Coopération renforcée : la Russie et l’AES unissent leurs forces à Niamey

La capitale nigérienne, Niamey, a récemment été le théâtre d’une rencontre diplomatique majeure. Sergueï Lavrov, le ministre russe des Affaires étrangères, s’est entretenu avec ses homologues de l’Alliance des États du Sahel (AES). L’objectif principal de cette réunion était de solidifier et d’étendre le partenariat stratégique entre la Russie et les trois nations membres de l’Alliance : le Mali, le Burkina Faso et le Niger.

Au cours des dernières années, les autorités militaires de Bamako, Ouagadougou et Niamey ont opéré un rapprochement significatif avec Moscou. Cette orientation marque une distance croissante avec leurs partenaires occidentaux traditionnels, notamment la France. La Russie occupe désormais une position prépondérante dans la stratégie diplomatique de ces États, qui privilégient une diversification de leurs alliances et une affirmation de leur souveraineté. Moscou s’est particulièrement distinguée comme un acteur essentiel dans le domaine de la sécurité régionale.

« Sur le plan sécuritaire, les pays de l’AES bénéficient de formations militaires, de livraisons d’armes et d’équipements, ainsi que d’un partage de renseignements et d’une coopération renforcée contre les groupes djihadistes », analyse Daouda Emile Ouédraogo, politologue et coordinateur de l’ONG Stand for Life and Liberty, basée aux États-Unis.

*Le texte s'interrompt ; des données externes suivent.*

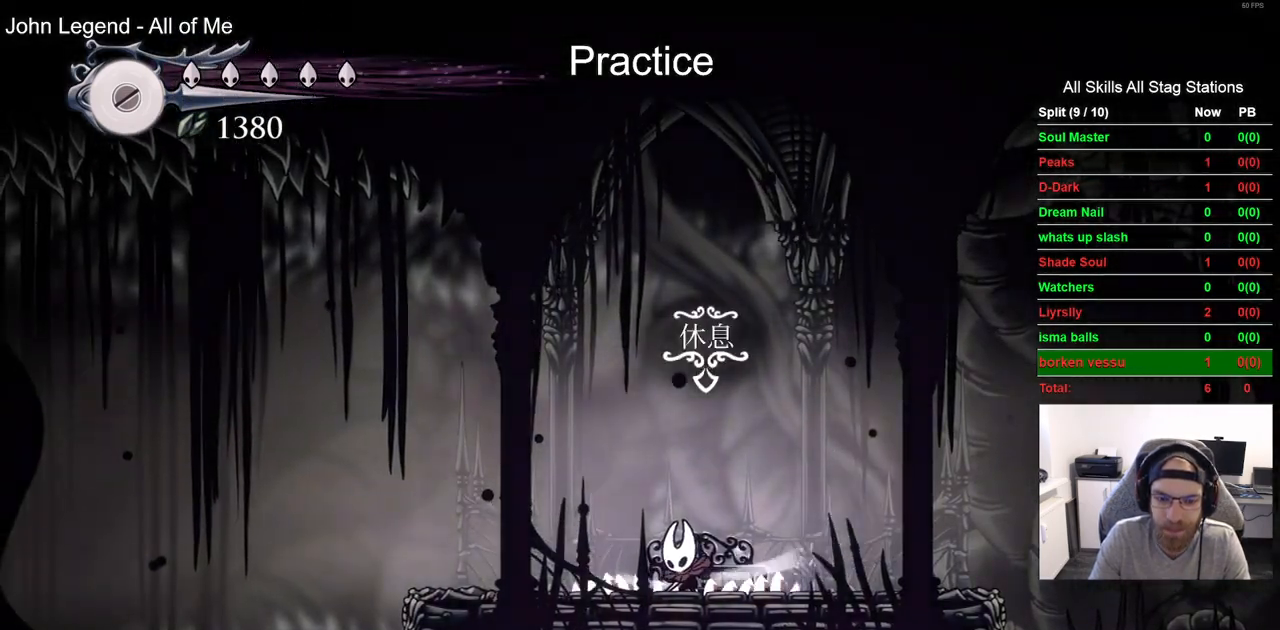
{"buttons": [], "left_stick": "center", "right_stick": "center", "events": [[133, "L2", "up"]]}
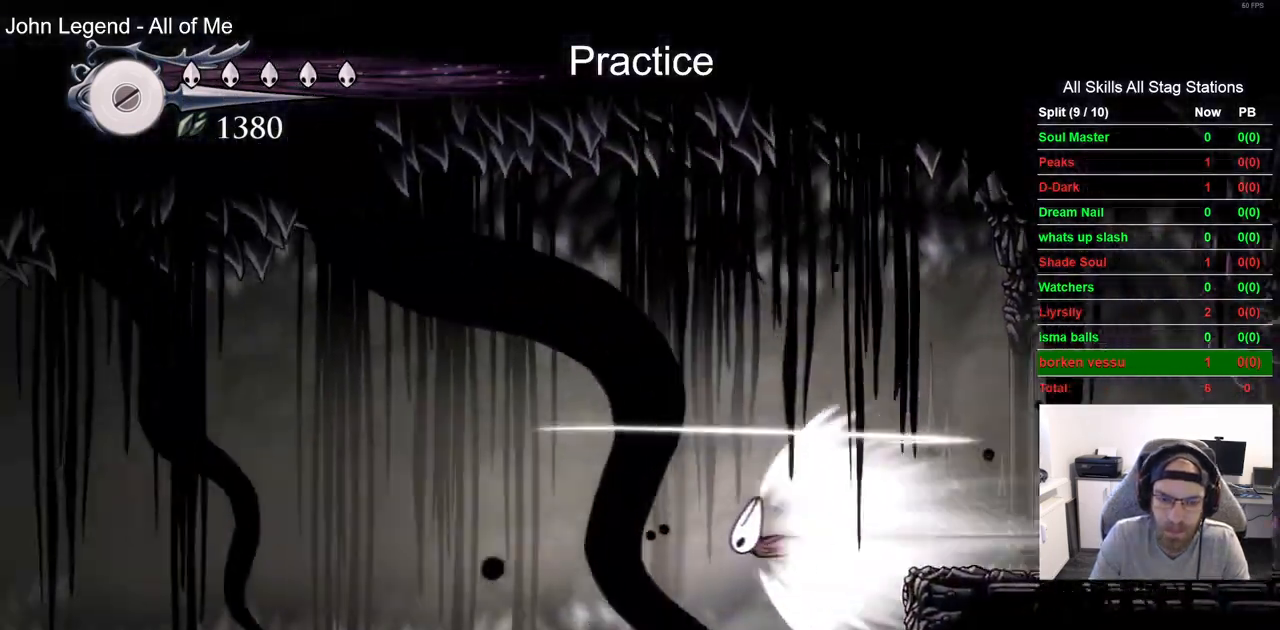
{"buttons": [], "left_stick": "center", "right_stick": "center"}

Création d’une force conjointe avec l’appui russe

Les nations de l’AES comptent fermement sur le soutien russe pour la mise en place d’une force armée conjointe. Cette initiative vise à contrer les défis sécuritaires persistants qui affligent la région. Lors de la première session de consultations entre les ministres des Affaires étrangères de l’AES et de la Russie, tenue à Moscou en avril 2025, la Russie avait clairement réaffirmé son engagement à appuyer ce projet par des formations, la fourniture d’équipements militaires et une assistance technique.

Cependant, des observateurs expriment des doutes quant aux retombées concrètes de cette coopération militaire. Ces interrogations ont été accentuées par les attaques djihadistes du 25 avril dernier au Mali, qui ont coûté la vie au ministre de la Défense, Sadio Camara, reconnu comme un ardent défenseur de l’alliance avec Moscou au sein du pouvoir militaire. Le retrait des éléments de l’Africa Corps de la ville de Kidal illustre également les difficultés rencontrées par la Russie dans la région.

Quelles retombées pour les populations africaines ?

Par ailleurs, certains analystes estiment que le renforcement de la coopération militaire, bien qu’officiellement destiné à lutter contre les groupes armés, pourrait également servir à consolider le pouvoir des régimes militaires en place. Dès lors, une question fondamentale se pose pour la société africaine : les populations bénéficient-elles réellement de ce rapprochement avec la Russie ?

Pour l’expert politique Daouda Emile Ouédraogo, « pour ce qui est des populations, on ne voit pas davantage d’investissements dans les mines, l’énergie ou les infrastructures. C’est comme avant : on critiquait les pays occidentaux de piller les ressources naturelles et minières. C’est la même chose qui se poursuit aujourd’hui. »

Selon l’analyste, « dans certaines zones, il y a de l’amélioration au plan sécuritaire mais pour beaucoup de citoyens, les résultats concrets sont encore très limités face aux défis quotidiens que sont l’insécurité, l’inflation, le chômage et la pauvreté. La voix des peuples africains attend des changements plus profonds. »

La Russie offre également un soutien politique aux régimes militaires sur la scène internationale, coordonnant leurs positions au sein d’instances comme l’ONU. Cette approche permet à Moscou d’accroître son influence mondiale et aux gouvernements militaires de briser leur isolement international, marquant une nouvelle ère dans la politique africaine et l’actualité africaine citoyenne.